Since I started working in 2013, I haven’t thought much about investment. Because I know that investing in an index fund is the theoretically right thing to do and I do not like paying taxes, in addition to participating in my employer’s mandatory defined benefit retirement plan, I have just been maxing out investment in 403(b), 457(b), and Roth IRA (all invested in low cost index funds).

But now my situation has changed a little bit and I had to think about it. Although my (meager) nominal salary has increased by 34% over the past 8 years, my expenditures have increased by even more. There is a lot of inflation. The kids are entering teenage and require expenses for extra curricular and after school activities. Furthermore, my family has become a group of eager tennis players and nowadays tennis-related expenditures (lessons, tournaments, racquets, strings, shoes, etc.) is our number one expenditure, even surpassing taxes.

So I had to make a decision. My options are

- find a higher-paying job,
- move to a cheaper house,
- spend less,
- draw down savings from taxable investment accounts, or
- decrease contributions to retirement accounts.

The first two options involve a big decision so let’s set it aside for now. Spending less is not really an option - we all love tennis and we can’t just reduce consumption. So the choice is between spending money from taxable accounts or saving less in retirement accounts.

Which brings me to the comparison of various investment accounts. For simplicity, let \(\tau\) be the tax rate, \(r\) be the rate of return on investment (continuously compounded), and \(t\) be the investment horizon. Suppose I have a before-tax income normalized to 1.

If I invest my income in a traditional retirement account (traditional IRA, 403(b), 457(b)), then I can invest pre-tax but I need to pay tax when I withdraw, so by time \(t\) the investment grows to \(1\times e^{rt}\times (1-\tau)=(1-\tau)e^{rt}\) after-tax. If I invest in a Roth IRA, then I invest after-tax but do not owe any tax when I withdraw, so the investment grows to \(1\times (1-\tau)\times e^{rt}=(1-\tau)e^{rt}\) after-tax, which is the same as the traditional account. This calculation suggests that a traditional (Roth) retirement account is better if the current marginal tax rate is higher (lower) than in the future. Personally, I expect to be in a higher tax bracket in the future, which is why I invest in Roth.

If I invest my income in a taxable account and continuously realize capital gains (e.g., invest in a short-term bond fund), then the investment of 1 (before-tax) grows to \(1\times (1-\tau)\times e^{r(1-\tau)t}=(1-\tau)e^{r(1-\tau)t}\), which is clearly worse than an investment in a retirement account (because investment grows tax-free in a retirement account).

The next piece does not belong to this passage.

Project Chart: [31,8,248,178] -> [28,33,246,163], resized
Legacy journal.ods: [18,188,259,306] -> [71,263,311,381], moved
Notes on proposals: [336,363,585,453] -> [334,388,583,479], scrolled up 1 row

If I invest my income in a taxable account but realize capital gains only when I withdraw, then the investment of 1 (before-tax) grows to \(1\times (1-\tau)\times(1+(1-\tau)(e^{rt}-1))=(1-\tau)(\tau+(1-\tau)e^{rt})\). The strict convexity of the exponential function implies \(e^{r(1-\tau)t}=e^{\tau\times 0+(1-\tau)\times rt}<\tau+(1-\tau)e^{rt}\), so realizing capital gains at the end is always better than continuously realizing capital gains.

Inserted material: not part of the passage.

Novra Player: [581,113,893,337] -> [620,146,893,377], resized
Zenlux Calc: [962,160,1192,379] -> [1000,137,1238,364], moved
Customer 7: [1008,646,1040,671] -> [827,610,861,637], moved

In the end, I have decided to stop contributing to 403(b) and 457(b) for a while (though I need to pay attention to keep my adjusted gross income below 150k to qualify for “child tax credit”). With various deductions (I was happily surprised to learn that tennis summer camps qualify for “child and dependent care credit”) I am already in a relatively low tax bracket, so there is not much tax benefit of investing in 403(b) and 457(b). On the other hand, you give up liquidity by investing in these accounts, which is more important to me now.